Hbase key concepts include tables, rowkeys, column clusters, and timestamps

  • How many column clusters the table should have
  • What data does the column cluster use
  • How many columns does each column cluster have
  • What is the column name that you need to know about reading and writing data even though you don’t have to define it when you’re building a table
  • What data should the unit store
  • How many versions of time are stored per cell
  • What is a rowKey structure and what information should it contain

Design points

Row key design

The key part is directly related to the access performance of subsequent services. If the design is not reasonable, the efficiency of follow-up query service will decrease exponentially.

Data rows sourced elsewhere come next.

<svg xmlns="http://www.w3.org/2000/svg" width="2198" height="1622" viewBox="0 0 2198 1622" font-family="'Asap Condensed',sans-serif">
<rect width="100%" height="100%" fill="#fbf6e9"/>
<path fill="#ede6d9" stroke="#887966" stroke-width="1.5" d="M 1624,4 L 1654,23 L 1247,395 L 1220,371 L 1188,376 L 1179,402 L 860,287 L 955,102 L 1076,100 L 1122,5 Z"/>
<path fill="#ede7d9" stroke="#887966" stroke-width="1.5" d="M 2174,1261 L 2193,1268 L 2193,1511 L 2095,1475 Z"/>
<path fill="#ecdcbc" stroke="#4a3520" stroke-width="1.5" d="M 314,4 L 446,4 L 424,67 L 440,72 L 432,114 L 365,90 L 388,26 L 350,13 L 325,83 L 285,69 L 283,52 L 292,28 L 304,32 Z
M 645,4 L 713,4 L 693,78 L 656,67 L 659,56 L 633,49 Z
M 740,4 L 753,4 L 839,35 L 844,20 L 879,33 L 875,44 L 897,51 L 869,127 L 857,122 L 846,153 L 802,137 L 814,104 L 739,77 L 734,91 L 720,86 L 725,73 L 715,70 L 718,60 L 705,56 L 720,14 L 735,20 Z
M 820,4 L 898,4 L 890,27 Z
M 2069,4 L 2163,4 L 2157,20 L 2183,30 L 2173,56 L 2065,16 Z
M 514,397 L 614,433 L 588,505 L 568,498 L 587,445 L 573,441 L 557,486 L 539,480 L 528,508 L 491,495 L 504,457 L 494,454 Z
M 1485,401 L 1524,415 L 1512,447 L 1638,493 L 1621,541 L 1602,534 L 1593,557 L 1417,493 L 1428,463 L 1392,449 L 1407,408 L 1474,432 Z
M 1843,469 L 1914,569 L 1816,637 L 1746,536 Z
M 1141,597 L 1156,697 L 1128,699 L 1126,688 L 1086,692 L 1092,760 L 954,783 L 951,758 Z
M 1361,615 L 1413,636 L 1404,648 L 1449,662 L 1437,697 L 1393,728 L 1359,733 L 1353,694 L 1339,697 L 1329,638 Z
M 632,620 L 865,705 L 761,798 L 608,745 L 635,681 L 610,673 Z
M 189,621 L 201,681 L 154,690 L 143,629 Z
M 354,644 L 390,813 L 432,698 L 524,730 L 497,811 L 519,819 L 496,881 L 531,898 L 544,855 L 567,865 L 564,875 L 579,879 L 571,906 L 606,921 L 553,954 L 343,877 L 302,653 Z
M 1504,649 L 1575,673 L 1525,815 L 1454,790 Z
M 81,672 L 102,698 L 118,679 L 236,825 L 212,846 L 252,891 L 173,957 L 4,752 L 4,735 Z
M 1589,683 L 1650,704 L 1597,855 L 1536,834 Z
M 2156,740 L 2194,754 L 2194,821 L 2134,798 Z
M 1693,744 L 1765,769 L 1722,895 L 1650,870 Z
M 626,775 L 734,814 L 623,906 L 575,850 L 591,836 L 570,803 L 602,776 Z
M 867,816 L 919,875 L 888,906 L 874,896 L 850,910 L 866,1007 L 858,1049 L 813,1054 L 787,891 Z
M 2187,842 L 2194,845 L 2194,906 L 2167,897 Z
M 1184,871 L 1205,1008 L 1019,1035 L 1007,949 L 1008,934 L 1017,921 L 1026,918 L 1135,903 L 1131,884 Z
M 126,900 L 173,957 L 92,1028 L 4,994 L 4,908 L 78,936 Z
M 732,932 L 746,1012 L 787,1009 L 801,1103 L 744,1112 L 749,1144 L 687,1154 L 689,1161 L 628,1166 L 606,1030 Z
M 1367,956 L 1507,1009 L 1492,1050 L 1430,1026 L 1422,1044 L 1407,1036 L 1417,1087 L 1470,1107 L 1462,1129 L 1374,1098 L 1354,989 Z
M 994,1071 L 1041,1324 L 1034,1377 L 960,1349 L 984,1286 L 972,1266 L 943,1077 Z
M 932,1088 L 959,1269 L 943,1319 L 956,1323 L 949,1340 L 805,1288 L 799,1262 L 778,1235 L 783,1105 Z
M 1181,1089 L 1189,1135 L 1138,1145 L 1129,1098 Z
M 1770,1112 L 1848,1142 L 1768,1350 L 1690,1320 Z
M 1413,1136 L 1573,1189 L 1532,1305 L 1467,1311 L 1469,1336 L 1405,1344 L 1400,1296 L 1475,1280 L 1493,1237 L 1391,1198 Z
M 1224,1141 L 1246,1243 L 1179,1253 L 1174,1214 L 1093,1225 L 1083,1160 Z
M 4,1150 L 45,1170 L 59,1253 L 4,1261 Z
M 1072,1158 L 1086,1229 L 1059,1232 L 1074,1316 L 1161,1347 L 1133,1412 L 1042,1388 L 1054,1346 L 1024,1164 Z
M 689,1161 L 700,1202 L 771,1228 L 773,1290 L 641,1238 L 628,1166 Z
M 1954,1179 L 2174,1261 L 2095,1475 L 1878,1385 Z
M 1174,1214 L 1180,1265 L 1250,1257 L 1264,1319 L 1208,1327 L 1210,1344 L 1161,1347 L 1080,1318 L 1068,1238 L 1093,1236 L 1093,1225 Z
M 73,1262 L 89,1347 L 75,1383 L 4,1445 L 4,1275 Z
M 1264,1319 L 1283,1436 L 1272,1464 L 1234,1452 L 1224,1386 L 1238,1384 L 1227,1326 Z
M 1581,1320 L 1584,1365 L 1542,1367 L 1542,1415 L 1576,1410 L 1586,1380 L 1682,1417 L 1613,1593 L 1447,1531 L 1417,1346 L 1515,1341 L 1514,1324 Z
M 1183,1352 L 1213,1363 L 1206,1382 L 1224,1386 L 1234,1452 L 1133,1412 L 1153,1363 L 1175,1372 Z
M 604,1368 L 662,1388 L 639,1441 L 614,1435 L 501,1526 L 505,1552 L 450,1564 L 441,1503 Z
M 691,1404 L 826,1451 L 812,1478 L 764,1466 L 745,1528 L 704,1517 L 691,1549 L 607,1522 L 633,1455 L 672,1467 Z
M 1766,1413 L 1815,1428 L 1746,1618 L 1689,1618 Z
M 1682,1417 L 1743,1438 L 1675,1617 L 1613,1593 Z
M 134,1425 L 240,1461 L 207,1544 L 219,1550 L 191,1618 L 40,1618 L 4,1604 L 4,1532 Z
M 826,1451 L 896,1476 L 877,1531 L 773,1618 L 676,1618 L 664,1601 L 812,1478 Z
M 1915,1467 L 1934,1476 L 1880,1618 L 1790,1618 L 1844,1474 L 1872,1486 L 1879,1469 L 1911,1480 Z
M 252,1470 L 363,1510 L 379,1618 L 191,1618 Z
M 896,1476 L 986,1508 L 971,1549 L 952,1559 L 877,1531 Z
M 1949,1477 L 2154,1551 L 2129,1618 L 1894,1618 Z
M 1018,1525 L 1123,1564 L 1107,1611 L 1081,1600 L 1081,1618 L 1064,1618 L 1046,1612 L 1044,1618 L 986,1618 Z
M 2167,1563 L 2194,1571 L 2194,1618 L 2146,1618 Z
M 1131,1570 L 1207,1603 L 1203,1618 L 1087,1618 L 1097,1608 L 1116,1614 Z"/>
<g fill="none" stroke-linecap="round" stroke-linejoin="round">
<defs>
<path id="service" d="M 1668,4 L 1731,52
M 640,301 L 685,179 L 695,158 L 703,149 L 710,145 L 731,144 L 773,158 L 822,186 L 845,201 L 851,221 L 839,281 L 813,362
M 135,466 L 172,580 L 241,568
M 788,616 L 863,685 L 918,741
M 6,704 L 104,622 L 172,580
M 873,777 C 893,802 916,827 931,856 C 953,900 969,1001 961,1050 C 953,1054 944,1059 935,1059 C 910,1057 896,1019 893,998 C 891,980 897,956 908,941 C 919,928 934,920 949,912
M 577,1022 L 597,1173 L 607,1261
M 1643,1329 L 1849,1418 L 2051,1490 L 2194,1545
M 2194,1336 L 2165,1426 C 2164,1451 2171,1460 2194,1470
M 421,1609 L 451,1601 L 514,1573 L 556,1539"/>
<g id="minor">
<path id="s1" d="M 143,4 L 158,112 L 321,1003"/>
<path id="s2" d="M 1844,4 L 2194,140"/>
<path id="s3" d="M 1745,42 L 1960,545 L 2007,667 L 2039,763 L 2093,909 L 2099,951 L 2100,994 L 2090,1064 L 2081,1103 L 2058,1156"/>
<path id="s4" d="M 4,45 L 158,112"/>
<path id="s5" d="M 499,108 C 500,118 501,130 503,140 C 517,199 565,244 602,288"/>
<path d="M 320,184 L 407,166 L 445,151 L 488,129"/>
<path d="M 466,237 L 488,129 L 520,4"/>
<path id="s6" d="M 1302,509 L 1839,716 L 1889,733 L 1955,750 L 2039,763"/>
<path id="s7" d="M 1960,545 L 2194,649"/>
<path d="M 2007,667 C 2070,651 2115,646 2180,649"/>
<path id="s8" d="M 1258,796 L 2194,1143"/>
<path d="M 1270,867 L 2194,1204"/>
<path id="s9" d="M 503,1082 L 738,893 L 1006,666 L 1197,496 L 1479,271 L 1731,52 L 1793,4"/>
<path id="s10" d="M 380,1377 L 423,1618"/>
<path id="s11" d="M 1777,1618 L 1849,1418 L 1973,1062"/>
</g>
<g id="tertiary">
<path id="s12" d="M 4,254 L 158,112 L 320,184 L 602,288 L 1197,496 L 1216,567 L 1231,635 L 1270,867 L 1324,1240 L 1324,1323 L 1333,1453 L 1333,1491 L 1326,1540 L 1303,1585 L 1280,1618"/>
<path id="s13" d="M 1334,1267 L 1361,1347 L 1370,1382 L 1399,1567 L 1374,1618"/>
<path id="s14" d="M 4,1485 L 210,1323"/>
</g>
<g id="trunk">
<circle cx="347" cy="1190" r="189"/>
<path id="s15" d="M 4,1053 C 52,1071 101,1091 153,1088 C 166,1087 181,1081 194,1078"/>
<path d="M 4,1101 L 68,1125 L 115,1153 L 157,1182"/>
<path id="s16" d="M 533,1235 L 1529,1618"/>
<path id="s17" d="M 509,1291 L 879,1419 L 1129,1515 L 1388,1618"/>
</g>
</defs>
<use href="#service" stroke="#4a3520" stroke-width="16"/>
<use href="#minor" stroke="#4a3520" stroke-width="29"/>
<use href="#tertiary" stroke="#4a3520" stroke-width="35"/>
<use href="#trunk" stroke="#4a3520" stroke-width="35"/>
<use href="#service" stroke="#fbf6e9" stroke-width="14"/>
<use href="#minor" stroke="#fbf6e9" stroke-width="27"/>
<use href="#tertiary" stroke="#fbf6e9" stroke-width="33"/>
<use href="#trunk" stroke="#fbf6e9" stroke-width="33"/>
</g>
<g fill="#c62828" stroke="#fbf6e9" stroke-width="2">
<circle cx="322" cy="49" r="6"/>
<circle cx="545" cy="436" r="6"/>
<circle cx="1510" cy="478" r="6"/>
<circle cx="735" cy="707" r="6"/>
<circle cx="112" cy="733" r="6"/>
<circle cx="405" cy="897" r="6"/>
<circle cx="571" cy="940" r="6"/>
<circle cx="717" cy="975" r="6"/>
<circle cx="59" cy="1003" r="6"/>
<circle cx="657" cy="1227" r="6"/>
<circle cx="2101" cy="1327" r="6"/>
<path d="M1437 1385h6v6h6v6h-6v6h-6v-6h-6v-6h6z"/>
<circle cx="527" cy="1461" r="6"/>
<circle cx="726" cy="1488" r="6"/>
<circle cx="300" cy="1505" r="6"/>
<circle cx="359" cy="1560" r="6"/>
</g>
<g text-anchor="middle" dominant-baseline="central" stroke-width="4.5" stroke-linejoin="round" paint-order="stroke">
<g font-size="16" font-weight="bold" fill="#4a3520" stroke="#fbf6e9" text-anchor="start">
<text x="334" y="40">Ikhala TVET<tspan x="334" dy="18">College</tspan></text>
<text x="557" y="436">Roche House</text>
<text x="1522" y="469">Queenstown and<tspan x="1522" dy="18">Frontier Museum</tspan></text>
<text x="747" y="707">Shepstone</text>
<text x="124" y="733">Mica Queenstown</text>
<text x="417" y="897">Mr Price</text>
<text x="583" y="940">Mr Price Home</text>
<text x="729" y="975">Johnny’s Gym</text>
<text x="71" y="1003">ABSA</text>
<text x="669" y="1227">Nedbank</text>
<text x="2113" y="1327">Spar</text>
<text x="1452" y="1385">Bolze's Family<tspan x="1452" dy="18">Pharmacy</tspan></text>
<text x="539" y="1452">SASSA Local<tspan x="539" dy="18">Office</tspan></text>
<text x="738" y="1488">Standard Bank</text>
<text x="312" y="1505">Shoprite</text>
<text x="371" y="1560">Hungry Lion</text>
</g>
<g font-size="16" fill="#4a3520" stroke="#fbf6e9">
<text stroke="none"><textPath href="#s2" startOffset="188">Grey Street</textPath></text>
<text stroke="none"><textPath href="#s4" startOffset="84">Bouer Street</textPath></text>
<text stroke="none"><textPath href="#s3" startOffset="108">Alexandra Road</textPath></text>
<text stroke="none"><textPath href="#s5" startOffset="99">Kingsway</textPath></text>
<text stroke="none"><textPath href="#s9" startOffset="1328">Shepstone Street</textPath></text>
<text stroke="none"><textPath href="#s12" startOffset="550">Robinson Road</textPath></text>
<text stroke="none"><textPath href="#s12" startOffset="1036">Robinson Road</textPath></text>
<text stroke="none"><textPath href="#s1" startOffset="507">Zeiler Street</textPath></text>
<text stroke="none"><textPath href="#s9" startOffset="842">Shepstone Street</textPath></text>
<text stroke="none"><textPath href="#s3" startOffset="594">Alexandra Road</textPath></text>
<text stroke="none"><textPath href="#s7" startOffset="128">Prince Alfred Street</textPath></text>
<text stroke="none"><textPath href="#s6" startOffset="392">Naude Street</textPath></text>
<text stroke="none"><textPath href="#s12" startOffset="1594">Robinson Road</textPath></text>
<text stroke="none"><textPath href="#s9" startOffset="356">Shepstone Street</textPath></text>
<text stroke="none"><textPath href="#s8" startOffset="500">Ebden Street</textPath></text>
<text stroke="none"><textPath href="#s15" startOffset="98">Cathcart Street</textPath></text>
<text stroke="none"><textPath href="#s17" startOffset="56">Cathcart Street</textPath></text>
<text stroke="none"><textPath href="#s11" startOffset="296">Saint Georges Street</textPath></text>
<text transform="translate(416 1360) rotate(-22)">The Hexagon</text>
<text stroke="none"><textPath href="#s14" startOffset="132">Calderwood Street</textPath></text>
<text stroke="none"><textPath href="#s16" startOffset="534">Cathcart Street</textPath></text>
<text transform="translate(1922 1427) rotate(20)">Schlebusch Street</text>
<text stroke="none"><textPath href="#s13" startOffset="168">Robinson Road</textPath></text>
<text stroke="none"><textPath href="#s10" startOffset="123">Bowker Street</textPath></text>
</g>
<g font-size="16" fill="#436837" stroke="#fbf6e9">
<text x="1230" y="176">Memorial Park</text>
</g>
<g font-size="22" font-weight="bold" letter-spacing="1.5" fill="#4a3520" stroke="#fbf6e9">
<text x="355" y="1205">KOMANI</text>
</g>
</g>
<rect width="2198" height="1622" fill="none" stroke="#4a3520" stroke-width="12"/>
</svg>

  • Avoid monotonous incremental data entry. Hbase data entry is arranged in an orderly manner. As a result, most data entry operations may be performed on a Region in a period of time, and the load is distributed on one node. It can be designed as: [metric_type][event_timestamp]. Different metric_type can distribute pressure to different regions
  • Row keys are short enough to be readable, and because querying short keys does not perform much better than long keys, there is a length tradeoff in design.
  • Xingjian can not be changed, the only way to change is to delete and then insert

Column cluster design

A column cluster is a collection of columns whose members have the same prefix, delimited by a colon (:).

  • Currently, Hbase cannot process more than two or three column clusters properly. Therefore, keep the number of column clusters as small as possible. If A table has multiple column clusters, column cluster A has 1 million rows and column cluster B has 1 billion rows.
  • The length of column cluster name should be as small as possible. One column cluster name should save space and speed up efficiency. For example, D stands for data and V stands for value

Column cluster property configuration

HFile data block. The default value is 64KB. The size of the database affects the size of the data block index. If the data block is large, the more data is loaded into the memory at one time, the better the scan query effect is. However, if the data block is small, random query performance is better.

> create 'mytable',{NAME => 'lt1', BLOCKSIZE => '65536'}
Copy the code

Block cache: Block cache is turned on by default, and can be turned off for less accessible data

> create 'mytable',{NAME => 'lt1', BLOCKCACHE => 'FALSE'}
Copy the code

Data compression, compression will improve disk utilization, but will increase CPU load, control according to the situation

> create 'mytable',{NAME => 'lt1', COMPRESSION => 'SNAPPY'}
Copy the code

Hbase table design is based on requirements. However, following certain hard specifications of table design helps improve performance. This section describes key points for Hbase table design.